Term Min Max Description
Bearing of major axis 0 360 azimuth of major axis in XY plane
Plunge of major axis -90 90 dip above or below horizontal plane
Dip of semi-major axis -90 90 rotation of semi-major axis around major axis

The Ellipsoid Visualiser is a tool which can assist you to understand the orientation of the anisotropy ellipsoid.  You will now use it to create several anisotropy ellipsoids, and save them as Surpac string files.
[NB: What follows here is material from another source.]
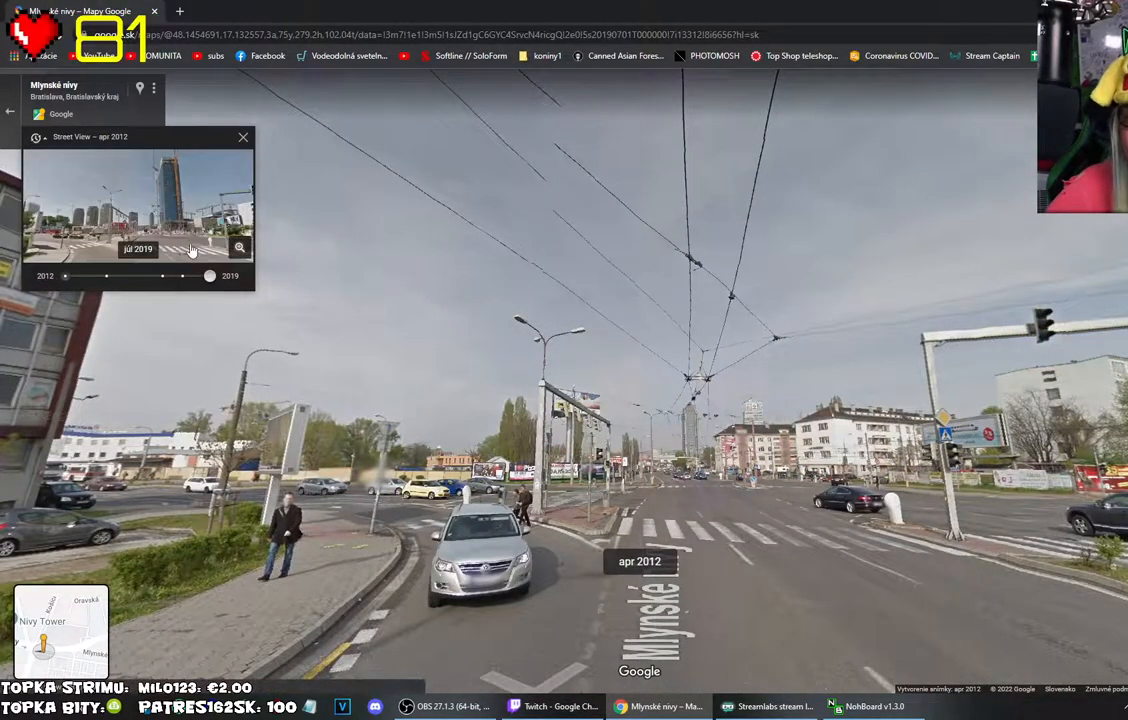
{"keys": [], "mouse": [], "events": []}
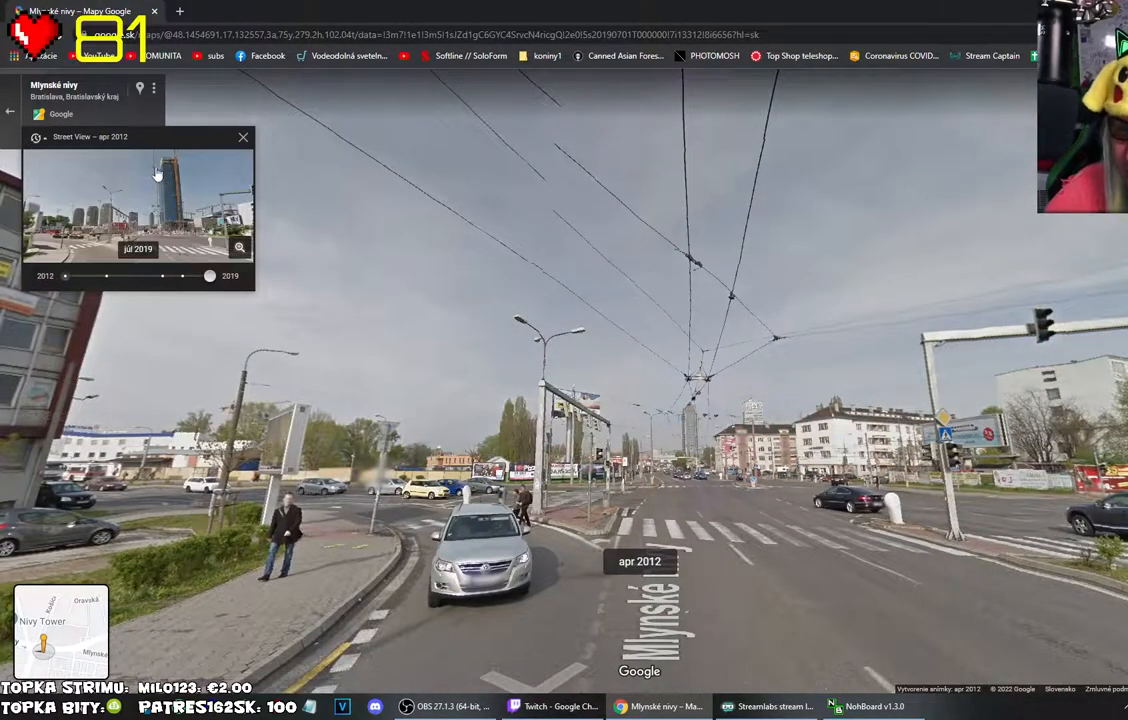
{"keys": [], "mouse": [], "events": []}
Task: Display anisotropy using the ellipsoid visualiser

  1. Choose Geostatistics > Ellipsoid visualiser.
  2. For each example below:

  3. Enter the values of bearing, plunge, and dip.
  4. Click and drag the image of the ellipsoid to rotate it.

Example #1:

You could use this ellipsoid to estimate gold values within a vertical vein that has strike: 90 degrees and dip: 90 degrees.

Bearing of major axis 90
Plunge of major axis 0
Dip of semi-major axis -90
Major/semi-major anisotropy ratio 2
Major/minor anisotropy ratio 3

3D View

Looking down on XY plane

major/minor anisotropy ratio: 3

Looking north at XZ plane

major/semi-major anisotropy ratio: 2

Looking west at YZ plane

dip of semi-major axis: 90

Example #2:

This ellipsoid could be used to estimate values within a horizontal coal seam or other data from flat-lying sedimentary rocks, where continuity within the seam is the same in the XY plane (major/semi-major anisotropy ratio: 1), but the continuity is significantly less in the vertical direction.

Bearing of major axis 0
Plunge of major axis 0
Dip of semi-major axis 0
Major/semi-major anisotropy ratio 1
Major/minor anisotropy ratio 5

3D View

Looking down on XY plane

major/semi-major anisotropy ratio: 1

Looking north at XZ plane

dip of semi-major axis: 0

Looking west at YZ plane

major/minor anisotropy ratio: 5

Example #3:

This ellipsoid could be used to estimate values from a kimberlitic diatreme, or diamond-bearing "pipe" type ore body, which plunges to the south at a dip of 60 degrees below the horizontal.

Bearing of major axis 180
Plunge of major axis -60
Dip of semi-major axis 0
Major/semi-major anisotropy ratio 3
Major/minor anisotropy ratio 3

3D View

Looking down on XY plane

major/semi-major anisotropy ratio: 3

Looking north at XZ plane

dip of semi-major axis: 0

Looking west at YZ plane

major/minor anisotropy ratio: 3

Example #4:

This ellipsoid could be used to estimate values from an epithermal vein, with strike of 50 degrees and dip to the southeast of 60 degrees below the horizontal, where continuity within the vein is the same in all directions (major/semi-major anisotropy ratio: 1).

Bearing of major axis 50
Plunge of major axis 0
Dip of semi-major axis -60
Major/semi-major anisotropy ratio 1
Major/minor anisotropy ratio 3

3D View Looking down on XY plane

Looking north at XZ plane Looking west at YZ plane

Example #4(continued)

Looking horizontally along strike: az 50 degrees, dip 0

Note dip of semi-major axis is -60 degrees

major/semi-major anisotropy ratio: 1

Looking downdip: azimuth 140 degrees, dip -60

Note major axis is along strike, semi-major is downdip

major/minor anisotropy ratio: 3

Menu commands:

Select... to...
Geostatistics > Ellipsoid visualiser view the ellipsoid.